-- Data for the task follows --

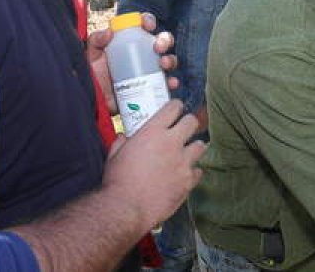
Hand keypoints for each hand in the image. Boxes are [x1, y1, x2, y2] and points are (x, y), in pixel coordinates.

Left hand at [86, 13, 177, 113]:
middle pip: (161, 41)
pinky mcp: (151, 87)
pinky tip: (171, 82)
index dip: (148, 21)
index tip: (148, 25)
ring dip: (170, 59)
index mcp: (130, 41)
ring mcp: (149, 71)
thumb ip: (96, 40)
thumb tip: (109, 32)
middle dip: (165, 40)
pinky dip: (172, 82)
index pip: (143, 26)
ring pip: (167, 60)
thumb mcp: (92, 55)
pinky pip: (166, 83)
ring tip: (163, 64)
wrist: (95, 101)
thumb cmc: (93, 75)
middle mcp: (143, 54)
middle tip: (158, 47)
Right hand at [101, 100, 205, 227]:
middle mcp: (171, 143)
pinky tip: (185, 175)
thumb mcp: (114, 155)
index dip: (176, 107)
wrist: (127, 208)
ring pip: (200, 146)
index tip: (176, 110)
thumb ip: (122, 142)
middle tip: (184, 130)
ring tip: (187, 153)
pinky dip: (193, 172)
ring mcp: (182, 162)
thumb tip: (124, 138)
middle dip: (189, 124)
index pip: (174, 107)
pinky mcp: (188, 181)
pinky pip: (198, 171)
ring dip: (194, 147)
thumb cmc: (117, 181)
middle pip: (192, 122)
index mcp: (152, 131)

-- Data for the task concluded --

What to do: Since the pictures are not wanted, repeat only the rest of the material, exactly as given.

Response to the task:
Hand keypoints for each hand in the image. Boxes are [x1, y1, x2, y2] and points are (x, y), in pixel coordinates.

Left hand at [86, 13, 177, 113]:
middle pip: (161, 41)
pinky mcp: (151, 87)
pinky tip: (171, 82)
index dip: (148, 21)
index tip: (148, 25)
ring dip: (170, 59)
index mcp: (130, 41)
ring mcp: (149, 71)
thumb ip: (96, 40)
thumb tip: (109, 32)
middle dip: (165, 40)
pinky dip: (172, 82)
index pip: (143, 26)
ring pip: (167, 60)
thumb mcp: (92, 55)
pinky pip: (166, 83)
ring tip: (163, 64)
wrist: (95, 101)
thumb cmc: (93, 75)
middle mcp: (143, 54)
middle tip: (158, 47)
Right hand at [101, 100, 205, 227]:
middle mcp: (171, 143)
pinky tip: (185, 175)
thumb mcp: (114, 155)
index dip: (176, 107)
wrist: (127, 208)
ring pip: (200, 146)
index tip: (176, 110)
thumb ip: (122, 142)
middle tip: (184, 130)
ring tip: (187, 153)
pinky dip: (193, 172)
ring mcp: (182, 162)
thumb tip: (124, 138)
middle dip: (189, 124)
index pip: (174, 107)
pinky mcp: (188, 181)
pinky pip: (198, 171)
ring dip: (194, 147)
thumb cmc: (117, 181)
middle pip: (192, 122)
index mcp: (152, 131)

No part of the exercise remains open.